What needs to be done:
Print the lines of the rows verbatim, from the first line through the line containing "A kormányfő hozzátette: egy ilyen folyóiratot", with both ends included.

(Data records)
►

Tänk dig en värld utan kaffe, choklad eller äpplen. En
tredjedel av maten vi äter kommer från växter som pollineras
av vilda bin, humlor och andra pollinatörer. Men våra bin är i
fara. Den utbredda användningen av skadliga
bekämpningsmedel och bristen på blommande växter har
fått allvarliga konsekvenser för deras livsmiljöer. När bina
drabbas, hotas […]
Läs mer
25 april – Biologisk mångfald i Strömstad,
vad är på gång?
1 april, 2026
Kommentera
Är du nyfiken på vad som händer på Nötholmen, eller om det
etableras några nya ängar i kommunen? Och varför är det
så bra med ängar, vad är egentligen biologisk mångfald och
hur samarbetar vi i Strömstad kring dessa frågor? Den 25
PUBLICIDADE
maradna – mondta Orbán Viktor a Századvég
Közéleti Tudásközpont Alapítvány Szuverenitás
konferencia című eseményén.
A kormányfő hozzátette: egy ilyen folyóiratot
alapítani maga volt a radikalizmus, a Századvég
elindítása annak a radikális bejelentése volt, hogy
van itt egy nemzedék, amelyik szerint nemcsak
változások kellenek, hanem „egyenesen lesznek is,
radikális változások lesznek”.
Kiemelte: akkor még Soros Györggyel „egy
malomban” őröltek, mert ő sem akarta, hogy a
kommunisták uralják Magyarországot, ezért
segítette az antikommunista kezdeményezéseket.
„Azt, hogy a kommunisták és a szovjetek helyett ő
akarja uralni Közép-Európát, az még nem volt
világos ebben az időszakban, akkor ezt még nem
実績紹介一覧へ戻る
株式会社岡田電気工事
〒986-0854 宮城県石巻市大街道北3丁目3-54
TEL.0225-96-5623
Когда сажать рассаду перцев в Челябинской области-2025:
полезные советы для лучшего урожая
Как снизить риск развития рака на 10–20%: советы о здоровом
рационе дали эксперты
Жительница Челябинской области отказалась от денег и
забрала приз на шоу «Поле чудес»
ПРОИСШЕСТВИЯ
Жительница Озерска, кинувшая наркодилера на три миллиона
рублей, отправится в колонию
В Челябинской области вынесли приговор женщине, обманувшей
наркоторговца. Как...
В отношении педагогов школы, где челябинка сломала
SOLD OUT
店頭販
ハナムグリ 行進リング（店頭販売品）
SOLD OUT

◄

Response to the task:
Tänk dig en värld utan kaffe, choklad eller äpplen. En
tredjedel av maten vi äter kommer från växter som pollineras
av vilda bin, humlor och andra pollinatörer. Men våra bin är i
fara. Den utbredda användningen av skadliga
bekämpningsmedel och bristen på blommande växter har
fått allvarliga konsekvenser för deras livsmiljöer. När bina
drabbas, hotas […]
Läs mer
25 april – Biologisk mångfald i Strömstad,
vad är på gång?
1 april, 2026
Kommentera
Är du nyfiken på vad som händer på Nötholmen, eller om det
etableras några nya ängar i kommunen? Och varför är det
så bra med ängar, vad är egentligen biologisk mångfald och
hur samarbetar vi i Strömstad kring dessa frågor? Den 25
PUBLICIDADE
maradna – mondta Orbán Viktor a Századvég
Közéleti Tudásközpont Alapítvány Szuverenitás
konferencia című eseményén.
A kormányfő hozzátette: egy ilyen folyóiratot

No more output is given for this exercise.